In July 2020, Perry sought to "bridge unity" between the Atlanta police and community members following mass protests over Floyd's death and the fatal police shooting of Rayshard Brooks.

According to the New York Post, Perry purchased 1,000 Kroger supermarket gift cards for the police to hand out to community members. Perry is a native of Atlanta, and he operates his film studio in the city.

"This is about the community that I love, that I live and work in," Perry said in a July statement to the Post. "This is about the good police officers who do their job well every day, some of which are my personal friends...This is about trying to bridge unity in a city that adopted me and held me up high enough to reach my own branch on the tree of success."

The Atlanta Police Department posted several pictures to Twitter showing officers handing out the gift cards and thanked Perry for providing them.

A month earlier in June, Perry published a first-person essay in People magazine discussing his thoughts on racial injustice and police reform.

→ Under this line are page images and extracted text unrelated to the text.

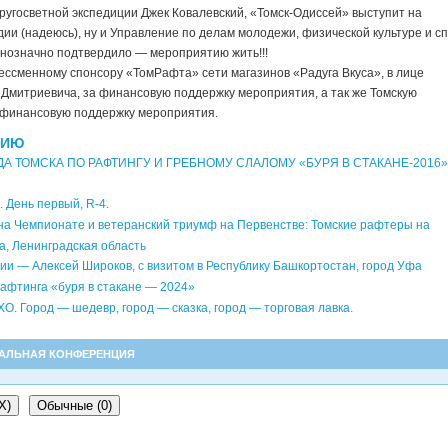
ругосветной экспедиции Джек Ковалевский, «Томск-Одиссей» выступит на
и (надеюсь), ну и Управление по делам молодежи, физической культуре и с
нозначно подтвердило — мероприятию жить!!!
ессменному спонсору «ТомРафта» сети магазинов «Радуга Вкуса», в лице
 Дмитриевича, за финансовую поддержку мероприятия, а так же Томскую
 финансовую поддержку мероприятия.
НИЮ
ОДА ТОМСКА ПО РАФТИНГУ И ГРЕБНОМУ СЛАЛОМУ «БУРЯ В СТАКАНЕ-2016»
. День первый, R-4.
а Чемпионате и ветеранский триумф на Первенстве: Томские рафтеры на
са, Ленинградская область
и — Алексей Широков, с визитом в Республику Башкортостан, город Уфа
афтинга «буря в стакане — 2024»
О. Город — шедевр, город — сказка, город — торговая лавка.
АЛЬНАЯ КОНФЕРЕНЦИЯ
X
)
Обычные (0)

"I'm exhausted from all the hate and the division, the vitriol that I see online from one to another," Perry wrote in the essay. "I'm exhausted from seeing these kinds of senseless murders play out over and over again with nothing changing in our society."

In the essay, Perry also wrote about Floyd's death at the hands of a former Minneapolis Police Officer and how he will have to talk about racial injustice issues with his son.

"The level of racism and brutality that George Floyd faced is something that we as black people know all too well. When I saw that video, I had so many raw, guttural emotions. I felt for him and his family, I felt for all of us as black people, I felt for my five-year-old son," Perry wrote. "As I watched with tears in my eyes, it brought back a flood of years of emotions from carrying what feels like the weight of racism on my neck."

Perry continued, "I know that as his father, a black man in America, it is my duty to prepare him for the harsh reality that awaits him outside of the watchful eyes of his loving parents...It will be a hard, heartbreaking conversation but one that I must have and will have soon."